KCS

Organic semiconductors have been extensively investigated as promising materials for cost-effective flexible electronic devices. The performance of the devices are highly dependent on the crystallinity of semiconductors as well as intrinsic molecular structure. Vacuum deposition and solution deposition techniques are often adopted for growing crystals. Nerverless, it is known that highly crystalline organic semiconductors are hard to prepare by simple vapor evaporation or by solution growh. Furthermore, crystallization of polymeric semiconductors with high molecular weights is often hindered by difficulty of vaporization and poor solubility in most common solvents.
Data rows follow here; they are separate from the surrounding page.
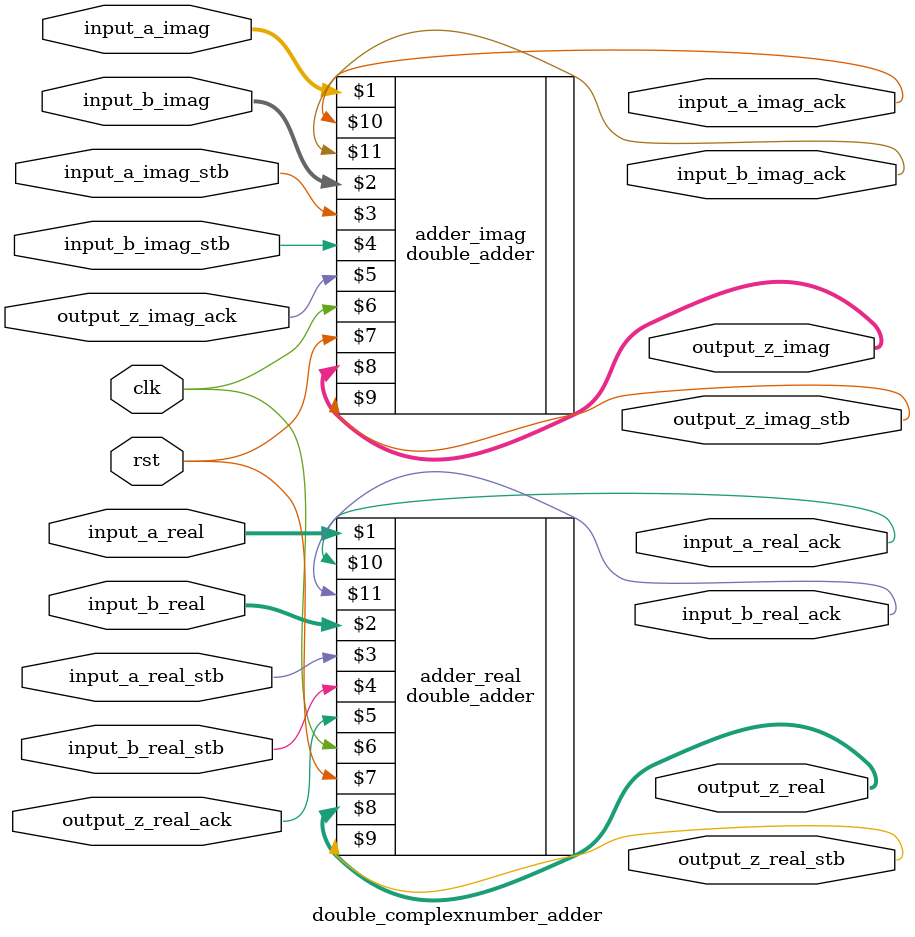
<source format=sv>
module double_complexnumber_adder(
    input_a_real,input_a_imag,input_a_real_stb,input_a_imag_stb, input_a_real_ack, input_a_imag_ack,
    input_b_real,input_b_imag,input_b_real_stb,input_b_imag_stb, input_b_real_ack, input_b_imag_ack,
    output_z_real,output_z_imag,output_z_real_stb,output_z_imag_stb,output_z_real_ack,output_z_imag_ack,
    clk,rst);

    input clk, rst;
    input reg [63:0]  input_a_real;
    input reg         input_a_real_stb;
    
    input reg [63:0]  input_a_imag;
    input reg         input_a_imag_stb;
    
    input reg [63:0]  input_b_real;
    input reg         input_b_real_stb;
    
    input reg [63:0]  input_b_imag;
    input reg         input_b_imag_stb;

    input reg         output_z_real_ack;
    output reg [63:0] output_z_real;
    output reg        output_z_real_stb;
    
    input reg         output_z_imag_ack;
    output reg [63:0] output_z_imag;
    output reg        output_z_imag_stb;
    
    output reg        input_a_real_ack;
    output reg        input_a_imag_ack;
    
    output reg        input_b_real_ack;
    output reg        input_b_imag_ack;

    double_adder adder_real(input_a_real, input_b_real, 
    input_a_real_stb, input_b_real_stb, 
    output_z_real_ack, clk, rst, output_z_real, 
    output_z_real_stb, input_a_real_ack, input_b_real_ack);
    double_adder adder_imag(input_a_imag, input_b_imag, 
    input_a_imag_stb, input_b_imag_stb, output_z_imag_ack,
     clk, rst, output_z_imag, output_z_imag_stb, 
     input_a_imag_ack, input_b_imag_ack);

    endmodule

</source>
Herein, we report controlled growth of single-crystalline organic semiconducting nanowires using crystallizable solvents as templates. In this work, we utilized the melting temperature depression induced by eutectic mixtures of organic semiconductors and crystallizable solvents. Due to the formation of eutectic mixtures, organic semiconductors which originally have high melting temperature (> 350 °C) melted at moderately low temperature (~62 °C). Upon cooling, eutectic mixtures of organic semiconductors and crystallizable solvents form various thermodynamic micro- or nanostructures including lamellae, cylinders or spheres by eutectic reaction, a phase transition between liquid and mixture of solid phases. During the eutectic reaction, the crystallizable solvents templates the crystal structure of organic semiconductors.